# Brano di partenza
━━━
Politicamente il sistema parlamentare avrebbe dovuto garantire un buon livello di democrazia, ma lo strapotere del Partito del Congresso all’interno del Congresso - e di conseguenza nell’Assemblea Costituente - dava massima libertà d’azione al Primo ministro.
Il problema delle pericolose minoranze comuniste venne affrontato da Nehru con il ricorso a due espedienti: l’adozione di una legge di tipo militare (introdotta attraverso il "Defence of India Act" utilizzato l’ultima volta subito dopo la colonizzazione) e una riforma costituzionale di tipo federalista che affidava a Governatori - scelti dal Congresso, quindi da Nehru stesso - l’amministrazione locale, convogliando invece al governo centrale tutte le decisioni di rilievo legislativo, politico, economico o internazionale. Questo agì sui gruppi comunisti isolandoli e vanificando i loro sforzi sovversivi.
Intanto si avviava un processo di industrializzazione accelerata, attraverso un crescente controllo statale del commercio con l’estero delle principali materie prime e una serie di piani quinquennali, che consentirono all’India di impiantare una solida industria siderurgica e di realizzare il primo reattore atomico al mondo. Questo sforzo di modernizzazione generò acute contraddizioni sociali, poiché il paese era ancora caratterizzato da elevati tassi di analfabetismo, da un sistema agricolo arcaico incapace di sostenere il ritmo della crescita demografica e da stridenti sperequazioni economiche..
━━━
# Requisiti
Continua, per favore, il brano sull'India di Nehru a partire dal punto in cui termina.

# Elenco dei dati
━━━
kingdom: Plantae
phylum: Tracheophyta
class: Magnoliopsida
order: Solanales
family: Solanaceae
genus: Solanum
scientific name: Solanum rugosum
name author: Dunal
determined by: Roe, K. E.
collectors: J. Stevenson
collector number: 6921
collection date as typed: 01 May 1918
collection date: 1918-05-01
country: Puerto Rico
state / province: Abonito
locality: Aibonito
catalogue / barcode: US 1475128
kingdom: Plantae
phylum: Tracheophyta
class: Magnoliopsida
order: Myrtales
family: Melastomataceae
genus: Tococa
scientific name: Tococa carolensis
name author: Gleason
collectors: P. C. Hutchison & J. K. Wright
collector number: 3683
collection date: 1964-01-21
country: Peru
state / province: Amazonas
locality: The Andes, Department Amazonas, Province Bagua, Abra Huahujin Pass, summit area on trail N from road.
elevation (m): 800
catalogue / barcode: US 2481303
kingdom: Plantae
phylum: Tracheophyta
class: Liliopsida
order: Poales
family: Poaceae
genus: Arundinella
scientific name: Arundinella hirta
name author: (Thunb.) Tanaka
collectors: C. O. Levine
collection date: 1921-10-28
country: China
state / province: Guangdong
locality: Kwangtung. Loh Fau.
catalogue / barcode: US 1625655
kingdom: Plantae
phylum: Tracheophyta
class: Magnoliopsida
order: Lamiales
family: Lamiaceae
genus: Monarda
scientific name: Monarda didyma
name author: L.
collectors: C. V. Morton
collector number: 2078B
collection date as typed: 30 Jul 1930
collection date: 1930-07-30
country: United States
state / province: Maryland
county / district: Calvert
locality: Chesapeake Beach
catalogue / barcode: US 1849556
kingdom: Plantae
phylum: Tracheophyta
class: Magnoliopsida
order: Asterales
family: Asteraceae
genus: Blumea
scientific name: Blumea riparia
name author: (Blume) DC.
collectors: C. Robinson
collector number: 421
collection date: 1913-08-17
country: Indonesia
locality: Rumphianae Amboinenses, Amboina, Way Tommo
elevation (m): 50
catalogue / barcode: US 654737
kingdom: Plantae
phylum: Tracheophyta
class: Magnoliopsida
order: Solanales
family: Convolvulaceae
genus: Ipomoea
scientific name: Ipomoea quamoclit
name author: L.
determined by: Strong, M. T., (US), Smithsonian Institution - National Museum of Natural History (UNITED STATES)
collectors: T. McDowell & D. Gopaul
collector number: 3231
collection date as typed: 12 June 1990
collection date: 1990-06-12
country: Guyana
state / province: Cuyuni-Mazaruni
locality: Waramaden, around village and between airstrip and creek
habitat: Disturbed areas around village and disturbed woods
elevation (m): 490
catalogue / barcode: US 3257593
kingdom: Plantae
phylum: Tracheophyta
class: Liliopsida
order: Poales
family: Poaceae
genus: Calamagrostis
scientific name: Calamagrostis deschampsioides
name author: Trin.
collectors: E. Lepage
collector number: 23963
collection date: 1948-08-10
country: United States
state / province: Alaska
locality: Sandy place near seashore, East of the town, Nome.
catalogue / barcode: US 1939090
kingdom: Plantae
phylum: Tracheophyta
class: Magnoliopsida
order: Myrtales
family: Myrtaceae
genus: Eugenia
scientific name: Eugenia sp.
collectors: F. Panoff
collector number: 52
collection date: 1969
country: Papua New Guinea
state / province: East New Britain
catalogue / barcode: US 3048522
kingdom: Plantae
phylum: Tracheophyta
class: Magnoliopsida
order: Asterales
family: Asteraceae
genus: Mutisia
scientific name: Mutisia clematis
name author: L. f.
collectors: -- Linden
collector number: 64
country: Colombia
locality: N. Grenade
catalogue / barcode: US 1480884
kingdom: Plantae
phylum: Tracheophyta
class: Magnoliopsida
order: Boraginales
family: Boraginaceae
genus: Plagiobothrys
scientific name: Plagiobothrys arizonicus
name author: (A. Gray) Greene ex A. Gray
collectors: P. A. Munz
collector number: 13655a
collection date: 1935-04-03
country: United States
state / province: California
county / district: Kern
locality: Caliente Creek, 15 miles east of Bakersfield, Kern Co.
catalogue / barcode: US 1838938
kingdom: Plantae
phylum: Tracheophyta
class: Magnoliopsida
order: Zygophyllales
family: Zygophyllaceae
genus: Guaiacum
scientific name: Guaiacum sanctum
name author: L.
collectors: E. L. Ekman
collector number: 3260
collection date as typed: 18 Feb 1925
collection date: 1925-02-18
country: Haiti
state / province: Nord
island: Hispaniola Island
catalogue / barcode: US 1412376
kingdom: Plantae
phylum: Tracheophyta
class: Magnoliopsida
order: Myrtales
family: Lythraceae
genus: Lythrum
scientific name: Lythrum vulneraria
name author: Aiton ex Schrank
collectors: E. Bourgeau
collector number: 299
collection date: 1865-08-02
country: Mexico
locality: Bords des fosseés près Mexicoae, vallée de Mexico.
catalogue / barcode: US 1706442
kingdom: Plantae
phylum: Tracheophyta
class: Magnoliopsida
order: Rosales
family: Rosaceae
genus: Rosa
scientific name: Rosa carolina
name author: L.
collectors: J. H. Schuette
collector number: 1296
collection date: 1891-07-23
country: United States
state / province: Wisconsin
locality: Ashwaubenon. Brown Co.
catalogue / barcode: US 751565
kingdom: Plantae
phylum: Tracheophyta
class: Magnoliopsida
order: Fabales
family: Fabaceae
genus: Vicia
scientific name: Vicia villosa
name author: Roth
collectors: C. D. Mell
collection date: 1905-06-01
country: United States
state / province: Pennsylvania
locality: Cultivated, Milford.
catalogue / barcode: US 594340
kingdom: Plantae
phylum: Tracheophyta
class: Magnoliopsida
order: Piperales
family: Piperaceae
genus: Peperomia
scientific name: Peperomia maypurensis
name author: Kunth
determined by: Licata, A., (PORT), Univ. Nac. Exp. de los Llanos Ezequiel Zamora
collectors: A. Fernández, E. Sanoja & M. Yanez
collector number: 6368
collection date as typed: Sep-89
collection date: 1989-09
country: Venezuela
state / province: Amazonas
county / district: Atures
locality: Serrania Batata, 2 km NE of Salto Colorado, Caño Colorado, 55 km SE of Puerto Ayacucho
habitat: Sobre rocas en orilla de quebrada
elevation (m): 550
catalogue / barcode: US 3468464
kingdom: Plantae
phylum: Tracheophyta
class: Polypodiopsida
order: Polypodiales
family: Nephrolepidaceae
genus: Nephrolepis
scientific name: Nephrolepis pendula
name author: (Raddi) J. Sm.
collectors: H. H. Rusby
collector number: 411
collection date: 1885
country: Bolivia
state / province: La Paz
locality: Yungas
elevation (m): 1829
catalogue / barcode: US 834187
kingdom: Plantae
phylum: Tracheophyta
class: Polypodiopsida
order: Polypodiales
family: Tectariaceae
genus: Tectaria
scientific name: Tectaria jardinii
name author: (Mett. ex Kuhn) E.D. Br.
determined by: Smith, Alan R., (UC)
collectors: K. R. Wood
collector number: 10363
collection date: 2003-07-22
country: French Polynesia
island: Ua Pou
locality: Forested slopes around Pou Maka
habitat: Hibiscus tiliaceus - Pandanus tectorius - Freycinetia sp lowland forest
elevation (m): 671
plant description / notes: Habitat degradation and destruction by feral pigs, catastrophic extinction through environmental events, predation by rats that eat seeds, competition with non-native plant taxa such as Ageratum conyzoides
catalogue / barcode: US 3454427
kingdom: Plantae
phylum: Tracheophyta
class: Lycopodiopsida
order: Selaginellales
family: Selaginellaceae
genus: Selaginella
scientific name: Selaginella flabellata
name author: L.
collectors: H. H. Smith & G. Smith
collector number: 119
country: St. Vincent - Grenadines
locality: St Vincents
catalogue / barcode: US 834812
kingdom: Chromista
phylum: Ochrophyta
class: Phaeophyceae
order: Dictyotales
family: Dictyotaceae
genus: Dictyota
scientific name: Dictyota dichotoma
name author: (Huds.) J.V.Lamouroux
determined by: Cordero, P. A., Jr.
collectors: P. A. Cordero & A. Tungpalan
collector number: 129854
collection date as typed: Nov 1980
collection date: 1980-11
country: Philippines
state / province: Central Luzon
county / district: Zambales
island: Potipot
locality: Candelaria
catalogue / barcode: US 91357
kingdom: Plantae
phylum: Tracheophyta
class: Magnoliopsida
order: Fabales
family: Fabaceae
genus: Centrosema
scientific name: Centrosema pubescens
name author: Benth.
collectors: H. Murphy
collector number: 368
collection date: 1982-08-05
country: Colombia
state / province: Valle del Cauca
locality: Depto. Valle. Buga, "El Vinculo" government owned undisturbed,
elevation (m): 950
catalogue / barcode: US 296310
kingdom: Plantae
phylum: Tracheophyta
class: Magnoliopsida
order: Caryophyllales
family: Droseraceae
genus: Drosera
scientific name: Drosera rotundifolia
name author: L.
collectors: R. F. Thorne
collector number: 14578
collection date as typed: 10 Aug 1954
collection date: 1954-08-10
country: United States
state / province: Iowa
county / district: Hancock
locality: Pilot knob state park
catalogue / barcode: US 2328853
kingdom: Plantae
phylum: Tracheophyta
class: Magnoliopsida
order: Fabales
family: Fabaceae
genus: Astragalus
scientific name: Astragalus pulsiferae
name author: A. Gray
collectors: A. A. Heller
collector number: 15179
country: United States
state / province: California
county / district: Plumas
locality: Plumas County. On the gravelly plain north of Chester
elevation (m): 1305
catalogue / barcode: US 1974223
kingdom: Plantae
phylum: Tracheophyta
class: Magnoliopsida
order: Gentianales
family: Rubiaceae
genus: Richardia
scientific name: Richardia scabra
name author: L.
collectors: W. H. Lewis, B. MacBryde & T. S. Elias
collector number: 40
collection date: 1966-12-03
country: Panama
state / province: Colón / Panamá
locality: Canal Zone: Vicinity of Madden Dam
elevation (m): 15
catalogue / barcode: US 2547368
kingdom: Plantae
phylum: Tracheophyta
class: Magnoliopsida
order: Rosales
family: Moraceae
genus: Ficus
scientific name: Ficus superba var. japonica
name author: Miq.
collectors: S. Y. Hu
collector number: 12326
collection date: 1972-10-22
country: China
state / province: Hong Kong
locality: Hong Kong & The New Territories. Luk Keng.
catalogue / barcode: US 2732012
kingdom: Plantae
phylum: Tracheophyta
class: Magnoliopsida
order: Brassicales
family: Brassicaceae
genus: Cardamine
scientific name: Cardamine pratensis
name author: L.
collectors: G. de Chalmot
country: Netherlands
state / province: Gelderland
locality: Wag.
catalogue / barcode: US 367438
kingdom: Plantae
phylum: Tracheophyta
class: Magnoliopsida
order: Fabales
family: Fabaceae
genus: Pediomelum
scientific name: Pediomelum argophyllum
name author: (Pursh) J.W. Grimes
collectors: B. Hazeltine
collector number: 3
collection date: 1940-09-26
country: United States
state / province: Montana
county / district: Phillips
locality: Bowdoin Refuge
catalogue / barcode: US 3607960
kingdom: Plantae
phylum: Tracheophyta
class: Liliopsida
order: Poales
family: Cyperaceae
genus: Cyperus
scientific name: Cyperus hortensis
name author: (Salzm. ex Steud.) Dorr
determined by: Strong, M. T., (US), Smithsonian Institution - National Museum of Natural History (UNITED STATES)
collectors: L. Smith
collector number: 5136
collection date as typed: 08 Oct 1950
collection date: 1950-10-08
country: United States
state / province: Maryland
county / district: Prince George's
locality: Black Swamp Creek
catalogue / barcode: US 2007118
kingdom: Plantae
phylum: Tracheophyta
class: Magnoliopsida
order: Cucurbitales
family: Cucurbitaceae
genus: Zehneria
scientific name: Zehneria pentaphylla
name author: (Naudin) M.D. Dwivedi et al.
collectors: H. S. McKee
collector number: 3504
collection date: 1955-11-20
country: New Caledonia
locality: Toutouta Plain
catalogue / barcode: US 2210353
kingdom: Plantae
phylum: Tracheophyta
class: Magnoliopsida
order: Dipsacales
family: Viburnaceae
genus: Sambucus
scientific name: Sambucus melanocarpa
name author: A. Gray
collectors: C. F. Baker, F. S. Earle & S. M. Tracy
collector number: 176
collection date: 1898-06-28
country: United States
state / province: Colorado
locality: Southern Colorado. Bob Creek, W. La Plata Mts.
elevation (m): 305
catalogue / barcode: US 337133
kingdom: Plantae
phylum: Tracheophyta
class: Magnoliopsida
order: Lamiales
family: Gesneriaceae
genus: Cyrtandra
━━━
# Risposta al compito
Infine, il grande divario nello sviluppo tra il centro-nord che era molto avanzato e il sud sottosviluppato - accompagnato dalle tendenze all’autonomismo tamil e bengali - indebolì la coesione del blocco dirigente; l’iniziale freno posto alle forze centrifughe presenti nel paese e nello stesso Partito del Congresso dalle grandi questioni di politica estera (i continui attriti con il Pakistan e la cattiva gestione del conflitto con la Cina nel 1962), alla lunga finì per acutizzare le divergenze in seno al gruppo dirigente indiano. A questo contribuì anche l’eccessivo peso che l’idea centrista e unitaria di Nehru andava acquistando e che finì per indispettire l’iniziativa industriale privata dei nascenti gruppi capitalistici del paese.
Alla sua morte, nell’estate del 1964, Nehru lasciò un paese povero, ma sicuramente non sottosviluppato.
Gli anni di Indira e la divisione del Partito del Congresso
La crisi politica, preannunciata dallo spostamento del governo di New Delhi verso il blocco occidentale, durante gli ultimi anni di Nehru e dal tentativo di avvicinarsi all’URSS da parte del suo successore Shastri , si esplicitò poco dopo l’avvento al potere di Indira Gandhi, la figlia di Nehru.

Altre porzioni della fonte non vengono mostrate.